Forward Chemical Genetic Screen Identifies Wiskostatin a Small Molecule Inhibitor of NWASP

In order to identify small molecules that perturb Rho GTPase-dependent signaling, we conducted a high-throughput screen for compounds that inhibit Cdc42-dependent actin filament assembly in cytoplasmic extracts of Xenopus laevis eggs. These extracts are prepared by simple mechanical disruption of intact eggs by gentle centrifugation rather than through detergent extraction, resulting in essentially undiluted, detergent-free cytoplasm containing proteins at physiological concentrations (Lebensohn et al. 2006). Consequently, these extracts are widely used as a model system to study diverse cellular signaling and regulatory networks (Chen and Murray 1997; de la Barre et al. 1999; Salic et al. 2000; Castro et al. 2006; Chan and Forbes 2006; Deming and Kornbluth 2006; Lebensohn et al. 2006; Moon et al. 2006; Shennan 2006; Tutter and Walter 2006).
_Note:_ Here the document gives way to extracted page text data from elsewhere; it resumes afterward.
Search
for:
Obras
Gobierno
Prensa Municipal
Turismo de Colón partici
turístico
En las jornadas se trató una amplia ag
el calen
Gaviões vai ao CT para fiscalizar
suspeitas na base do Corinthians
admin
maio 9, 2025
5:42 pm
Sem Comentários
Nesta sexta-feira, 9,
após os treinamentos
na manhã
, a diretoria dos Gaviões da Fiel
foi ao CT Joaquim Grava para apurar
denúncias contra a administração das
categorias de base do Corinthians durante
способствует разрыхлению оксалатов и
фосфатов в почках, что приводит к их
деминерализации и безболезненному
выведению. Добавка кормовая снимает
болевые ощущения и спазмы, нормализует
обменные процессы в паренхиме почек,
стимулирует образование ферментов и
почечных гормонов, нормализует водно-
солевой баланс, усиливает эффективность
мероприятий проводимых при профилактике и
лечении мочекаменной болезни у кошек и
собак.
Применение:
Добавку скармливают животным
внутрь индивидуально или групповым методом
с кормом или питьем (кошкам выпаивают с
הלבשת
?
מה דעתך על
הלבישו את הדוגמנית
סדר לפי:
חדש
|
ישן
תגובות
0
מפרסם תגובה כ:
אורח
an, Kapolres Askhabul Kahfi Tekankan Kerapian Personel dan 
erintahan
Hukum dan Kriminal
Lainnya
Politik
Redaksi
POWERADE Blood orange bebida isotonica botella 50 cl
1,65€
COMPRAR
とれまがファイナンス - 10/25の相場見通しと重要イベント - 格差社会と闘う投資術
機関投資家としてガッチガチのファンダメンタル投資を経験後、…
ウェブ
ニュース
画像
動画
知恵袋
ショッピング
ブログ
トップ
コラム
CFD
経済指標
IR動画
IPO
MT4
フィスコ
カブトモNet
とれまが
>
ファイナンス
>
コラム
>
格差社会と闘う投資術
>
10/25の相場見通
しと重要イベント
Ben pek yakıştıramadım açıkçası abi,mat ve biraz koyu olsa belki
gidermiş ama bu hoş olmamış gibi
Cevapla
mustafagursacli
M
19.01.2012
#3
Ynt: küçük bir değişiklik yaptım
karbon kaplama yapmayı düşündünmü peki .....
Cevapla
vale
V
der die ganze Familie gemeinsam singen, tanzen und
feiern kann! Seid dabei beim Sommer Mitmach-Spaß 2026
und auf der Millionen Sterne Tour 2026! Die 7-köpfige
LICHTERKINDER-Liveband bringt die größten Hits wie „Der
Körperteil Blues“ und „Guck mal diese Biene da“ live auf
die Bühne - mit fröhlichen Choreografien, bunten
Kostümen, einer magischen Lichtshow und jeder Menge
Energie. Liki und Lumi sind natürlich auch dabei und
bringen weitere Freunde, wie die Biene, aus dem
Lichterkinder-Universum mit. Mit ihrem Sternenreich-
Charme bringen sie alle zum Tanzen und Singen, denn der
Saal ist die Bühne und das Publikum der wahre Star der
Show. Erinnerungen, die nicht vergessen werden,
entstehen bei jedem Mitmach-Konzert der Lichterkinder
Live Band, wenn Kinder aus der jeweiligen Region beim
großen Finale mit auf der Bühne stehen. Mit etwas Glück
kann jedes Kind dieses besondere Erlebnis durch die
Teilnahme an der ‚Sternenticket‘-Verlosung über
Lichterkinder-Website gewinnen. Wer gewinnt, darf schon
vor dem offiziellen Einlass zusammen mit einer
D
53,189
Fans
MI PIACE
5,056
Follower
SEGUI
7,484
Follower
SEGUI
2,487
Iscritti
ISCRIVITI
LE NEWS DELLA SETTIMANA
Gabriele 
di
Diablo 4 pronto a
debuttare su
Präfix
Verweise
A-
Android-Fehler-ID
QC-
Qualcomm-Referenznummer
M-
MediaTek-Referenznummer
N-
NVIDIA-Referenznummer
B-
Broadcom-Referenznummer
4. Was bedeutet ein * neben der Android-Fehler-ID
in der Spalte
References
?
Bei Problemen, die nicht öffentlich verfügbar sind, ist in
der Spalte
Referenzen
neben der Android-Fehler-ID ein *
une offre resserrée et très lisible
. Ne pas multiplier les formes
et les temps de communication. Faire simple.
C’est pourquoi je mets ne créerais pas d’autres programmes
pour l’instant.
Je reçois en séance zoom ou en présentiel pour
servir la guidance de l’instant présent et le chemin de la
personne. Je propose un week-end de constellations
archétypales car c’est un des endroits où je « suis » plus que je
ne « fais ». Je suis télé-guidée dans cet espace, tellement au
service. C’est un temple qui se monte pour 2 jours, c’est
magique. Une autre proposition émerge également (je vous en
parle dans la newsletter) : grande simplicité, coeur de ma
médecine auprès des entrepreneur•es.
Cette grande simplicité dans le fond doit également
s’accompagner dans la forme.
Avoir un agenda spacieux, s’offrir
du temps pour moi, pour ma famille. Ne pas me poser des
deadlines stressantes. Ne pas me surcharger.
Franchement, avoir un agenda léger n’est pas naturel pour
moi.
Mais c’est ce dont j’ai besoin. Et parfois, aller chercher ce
High-speed centrifuga-tion depletes the extract of endogenous lipid membranes, resulting in a quiescent extract termed HSS (high-speed supernatant) in which actin monomers do not spontaneously polymerize. Subsequent stimulation of the extract by the addition of lipid vesicles (liposomes) containing small amounts of phosphatidylinositol 4,5-bisphosphate (PIP2) results in the polymerization of endogenous actin onto the surface of the liposomes (Ma et al. 1998a; Peterson et al. 2001). Although this activity may recapitulate the localized polymerization of actin at the plasma membrane (Ma et al. 1998a), recent studies suggest that this pathway may also be used physiologically to mediate endocytosis and the intracellular motility of endosomally derived vesicles (Taunton et al. 2000; Sokac et al. 2003). As described below, actin assembly by PIP2-stimulated HSS has proven a robust assay for identifying components of the actin regulatory machinery that are critical for cell motility and morphology in many systems.